Les modalités des stress tests bancaires ne changent pas la donne… au contraire

par Philippe Ithurbide, Directeur Recherche, Stratégie et Analyse chez Amundi

Les récents discours des banques centrales, Fed et BCE, confortent les anticipations de politiques monétaires moins hawkish que prévu (États-Unis), ou de nouveaux gestes d’assouplissement (Zone euro). Les marchés des changes ne s’y trompent pas, n’anticipant pas de mouvements marqués des politiques monétaires, et la volatilité des devises du G10 est désormais au plus bas depuis la création de l’euro.

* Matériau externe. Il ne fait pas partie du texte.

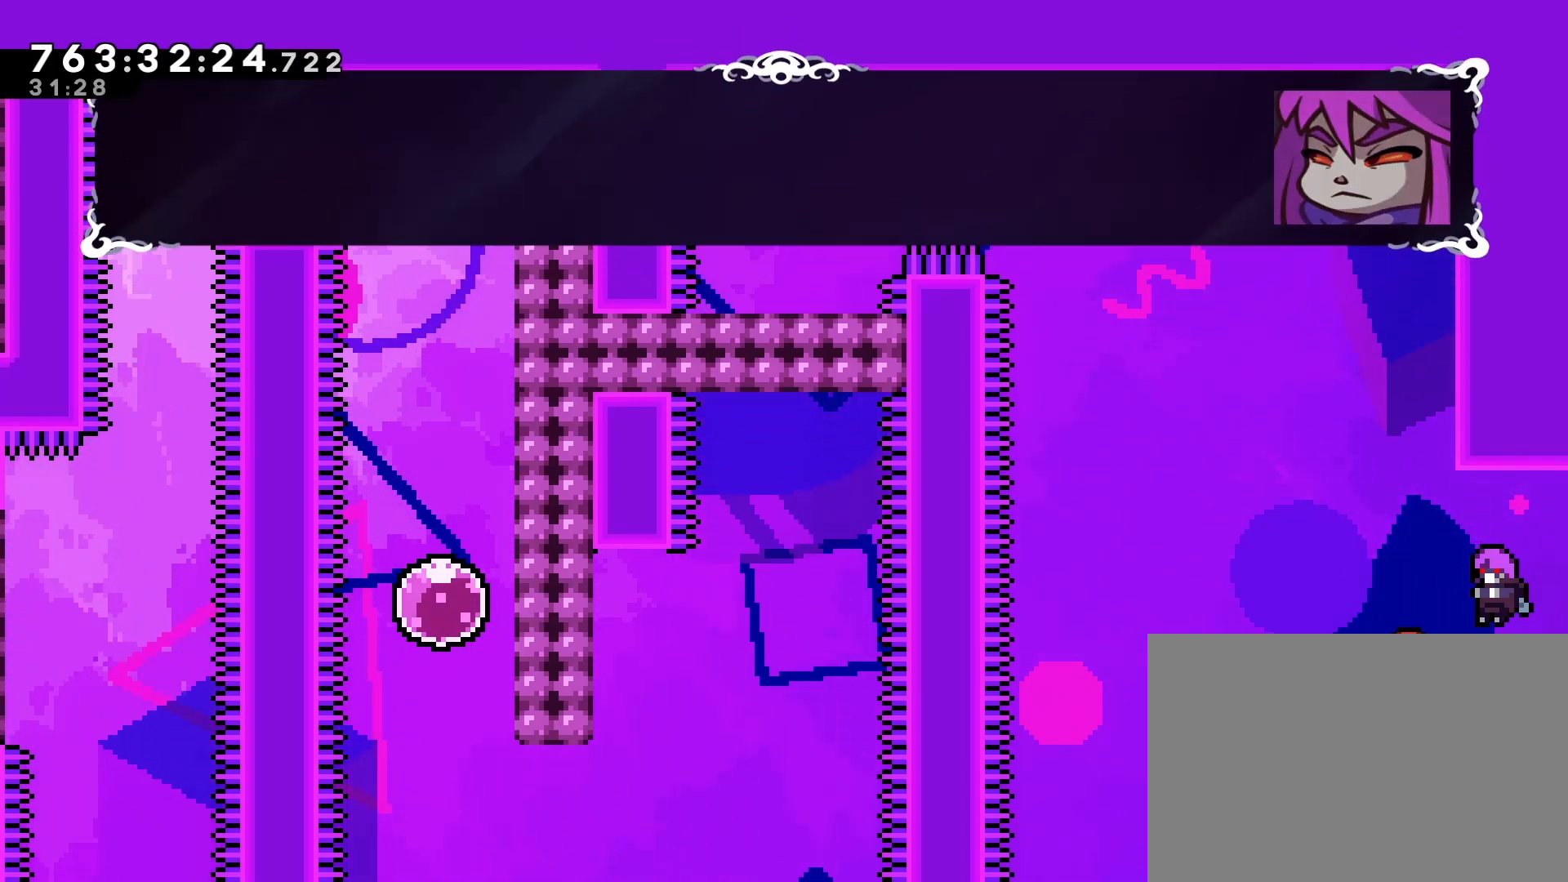
{"buttons": [], "left_stick": "center", "events": []}
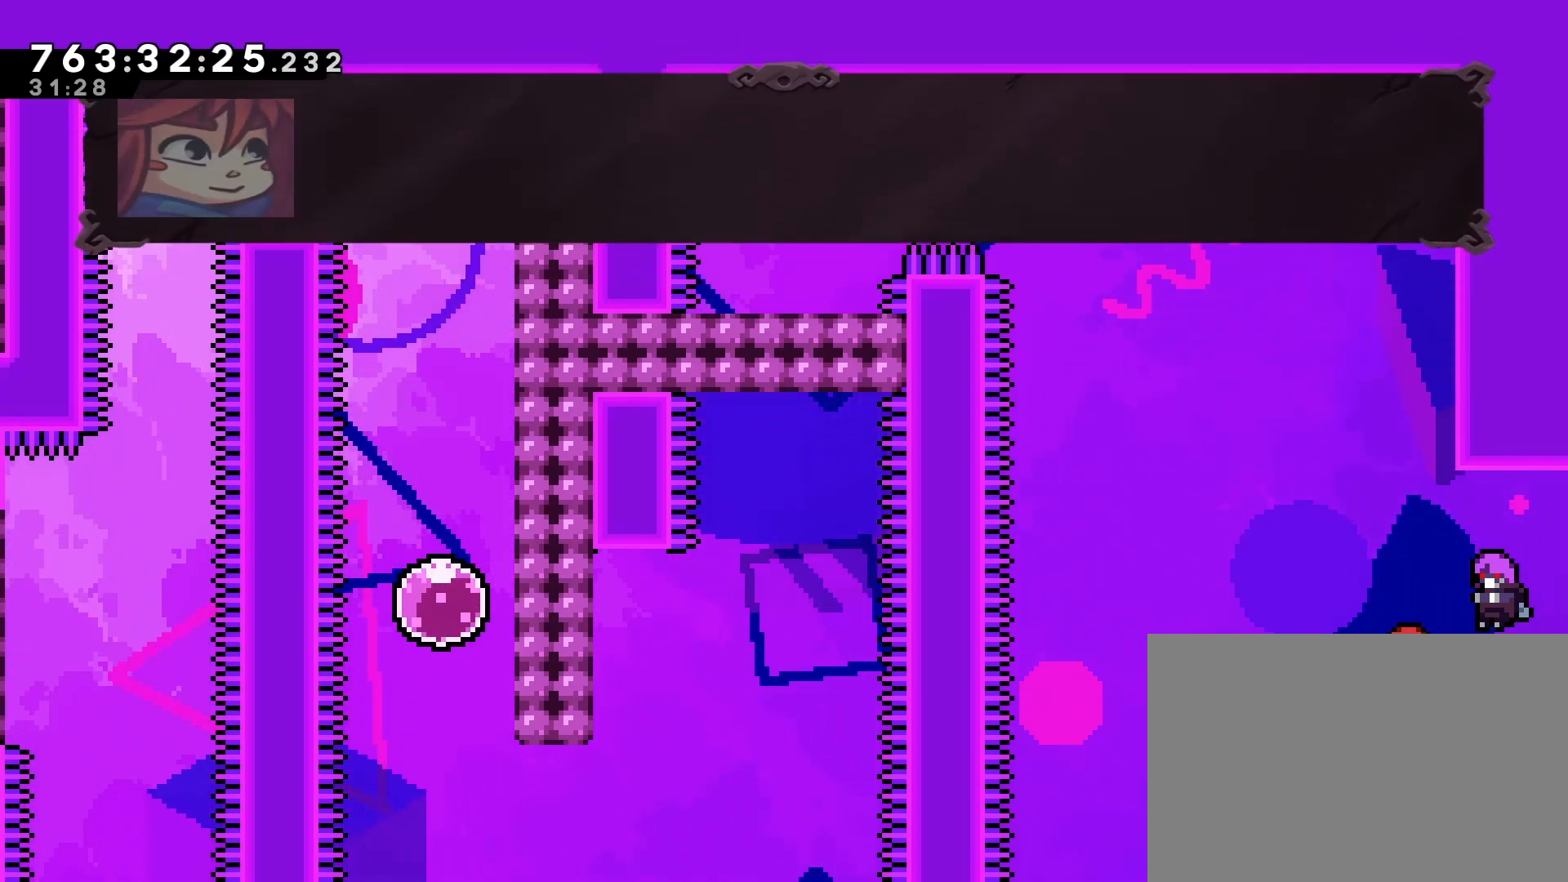
{"buttons": [], "left_stick": "center", "events": []}
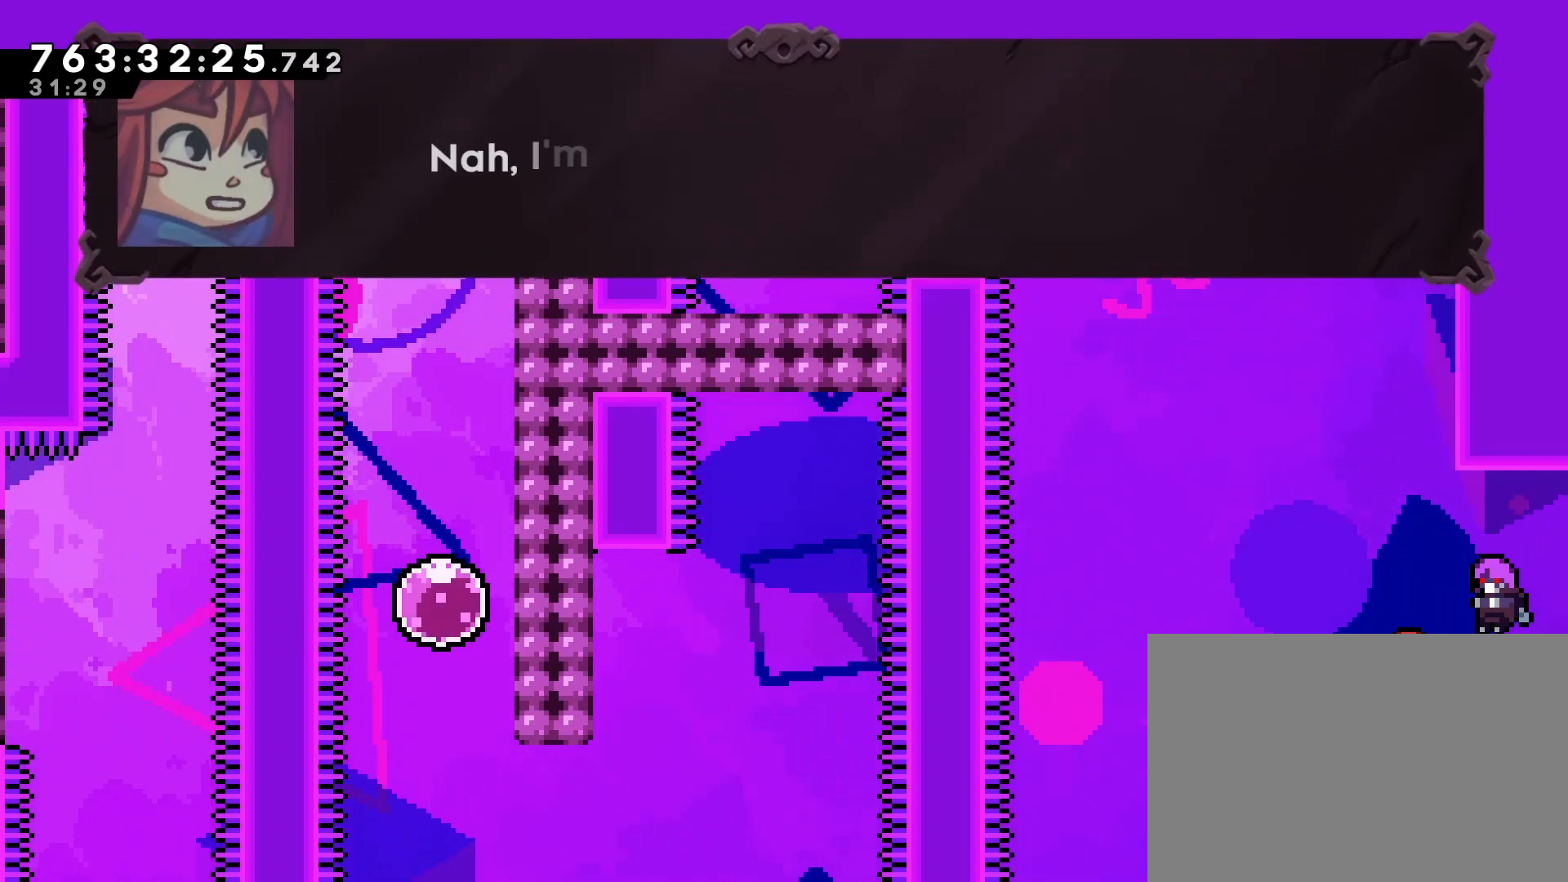
{"buttons": [], "left_stick": "center", "events": []}
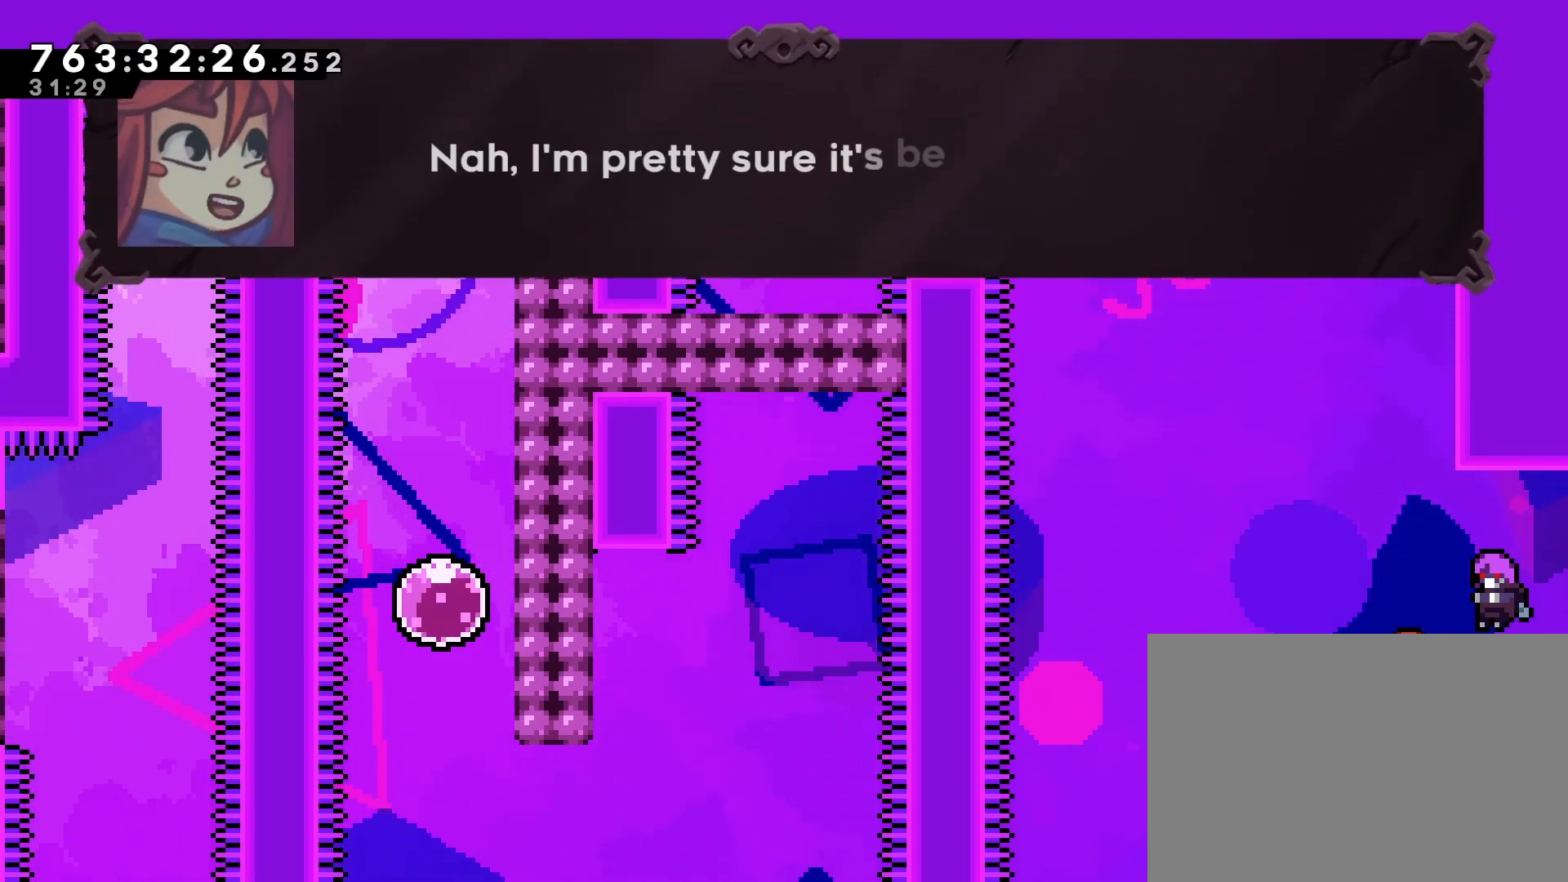
{"buttons": [], "left_stick": "center", "events": []}
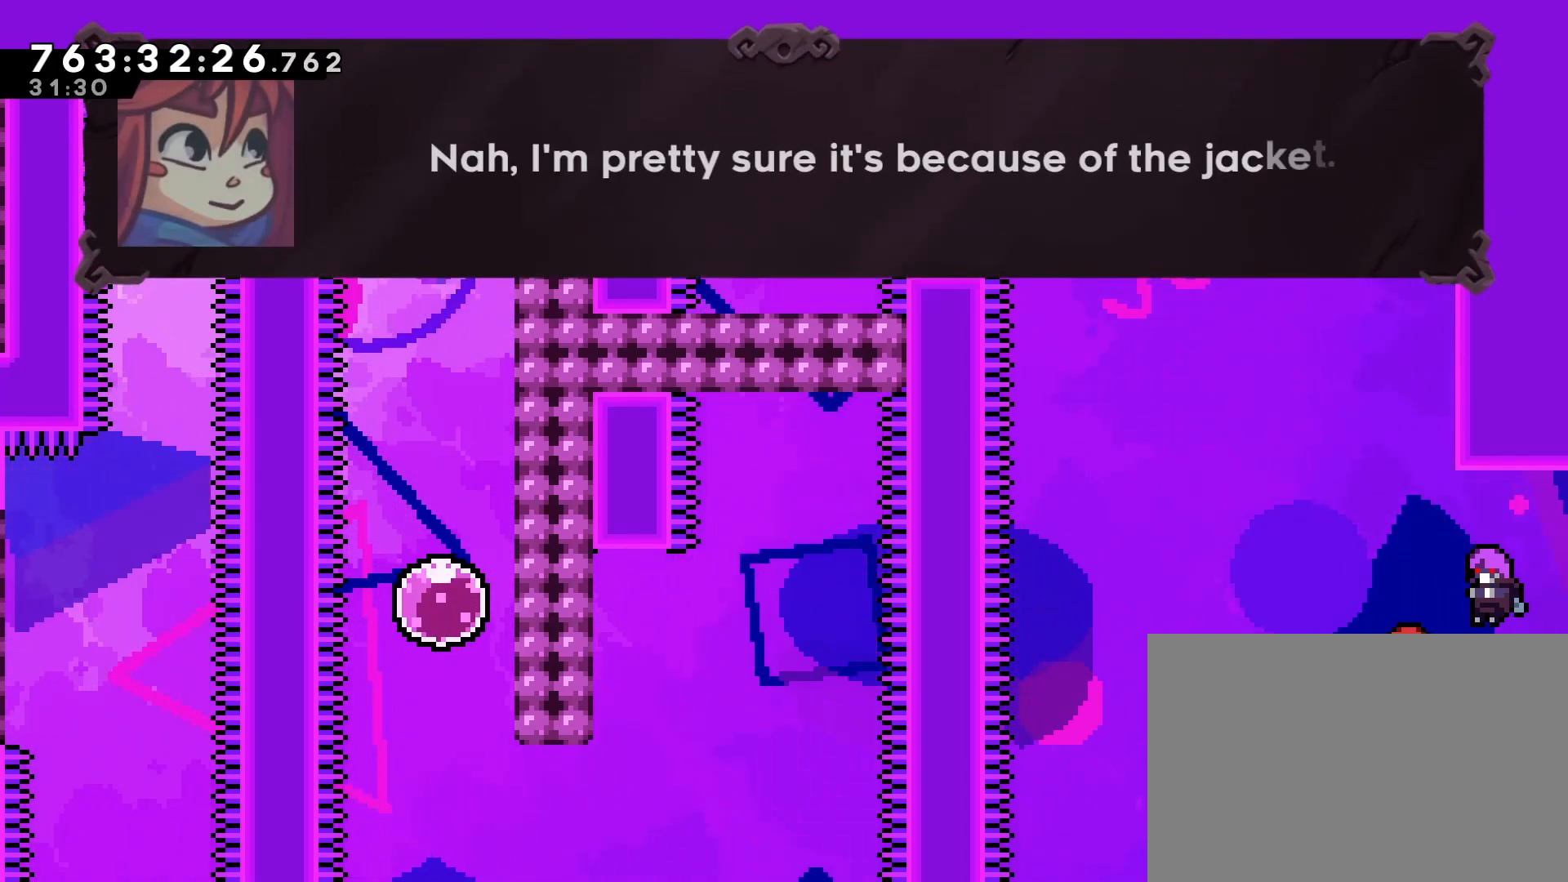
{"buttons": ["CROSS"], "left_stick": "center", "events": [[467, "CROSS", "down"]]}
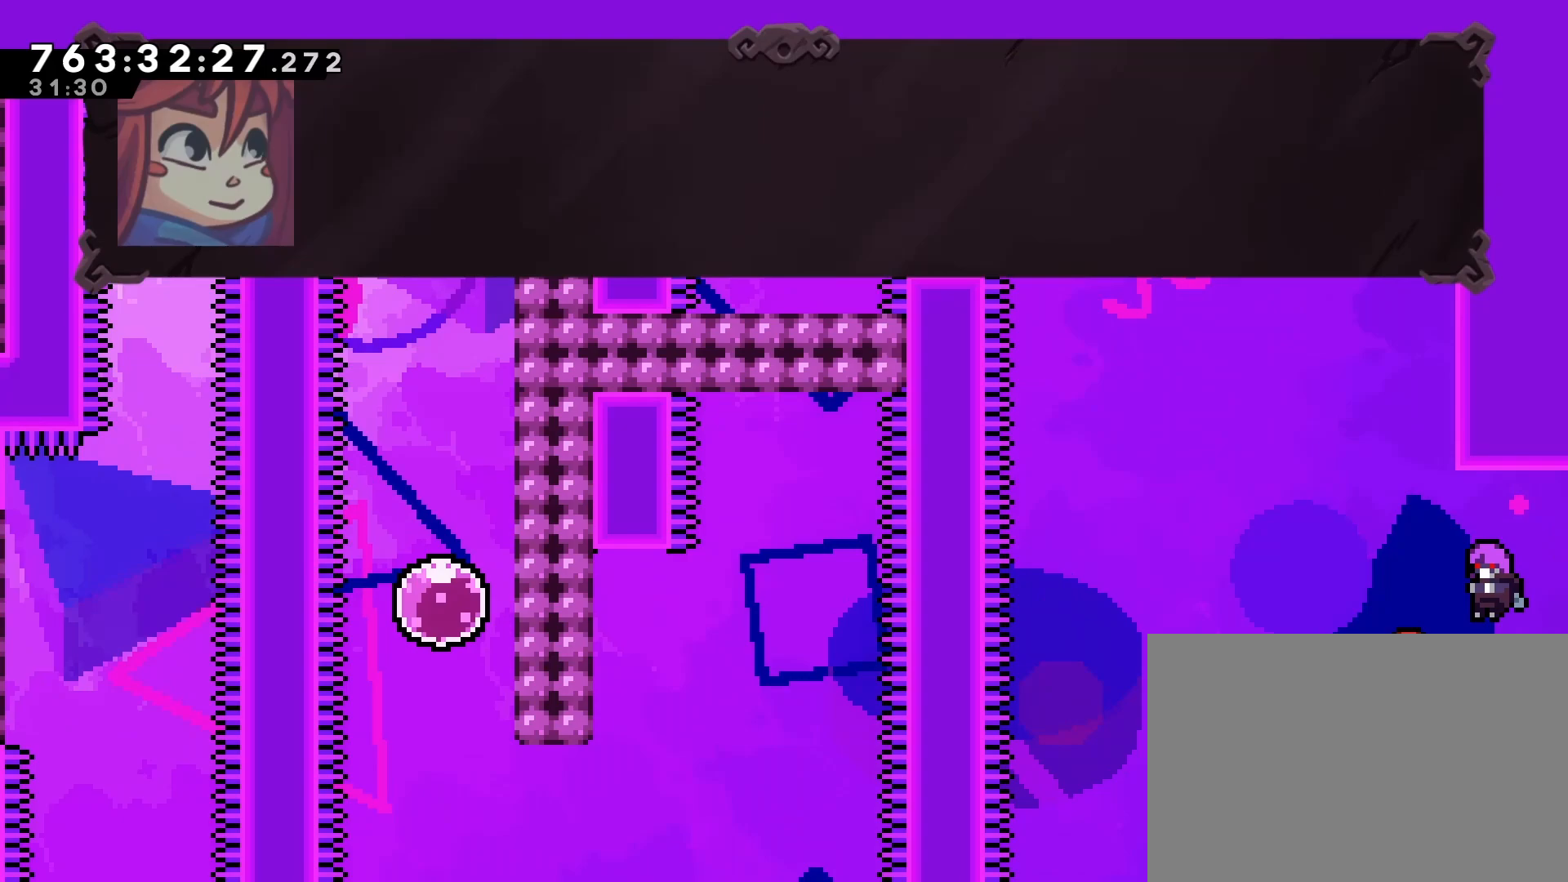
{"buttons": [], "left_stick": "center", "events": [[100, "CROSS", "up"]]}
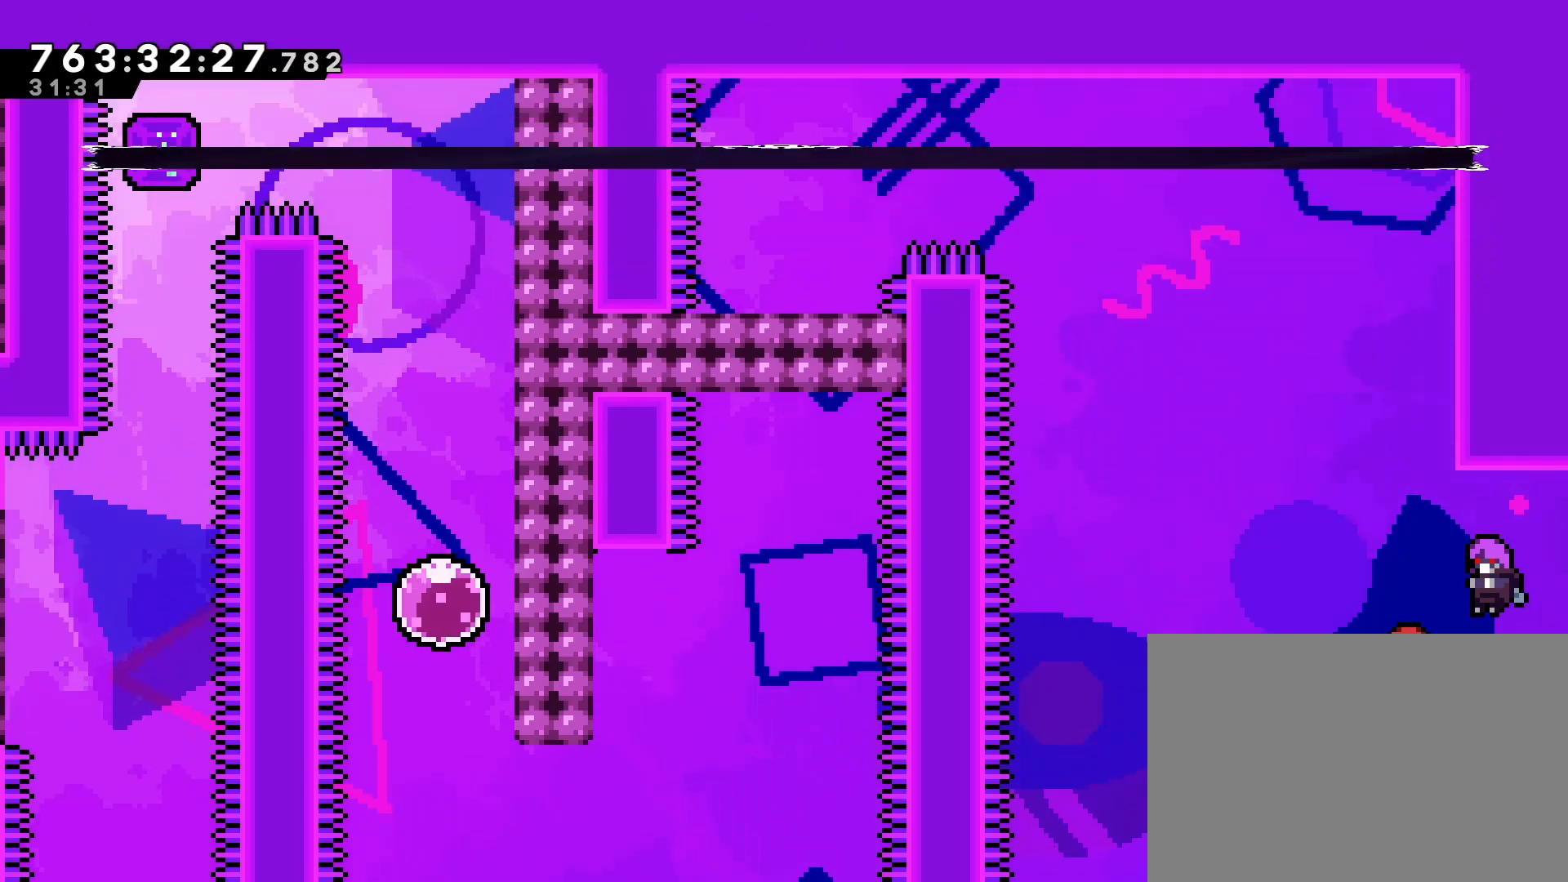
{"buttons": [], "left_stick": "center", "events": []}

Convergence et défragmentation financière en zone euro

Les semaines passées sont venues conforter l’optimisme des marchés sur la défragmentation financière, voire même la convergence économique en zone euro. Parmi les faits majeurs, on notera bien évidemment le retour (gagnant) du Portugal sur les marchés des capitaux, après 3 ans d’absence et de soutien externe. Certes, cela n’autorise pas à considérer que tous les problèmes sont derrière nous, mais cela démontre bien que les marchés financiers restent plus attentifs aux opportunités qu’offrent les spreads de crédit qu’à la solvabilité réelle des États. Un atout à court terme, sans nul doute, mais qui pourrait bien conduire à des excès de valorisation… qu’il faudra bien corriger à un moment donné.

L’Espagne a non seulement vu son rating relevé par Fitch (après l’avoir été récemment par Moody’s), mais la décomposition de son dernier PIB fait naître de véritables lueurs d’espoir sur la demande interne. On sait à quel point la politique d’austérité a « détruit » consommation et investissement, conduisant à une situation de déflation qu’illustre très bien la spectaculaire amélioration des comptes courants. L’Espagne n’est pas un cas isolé, mais c’est sur ces différents aspects le pays indiscutablement le plus emblématique.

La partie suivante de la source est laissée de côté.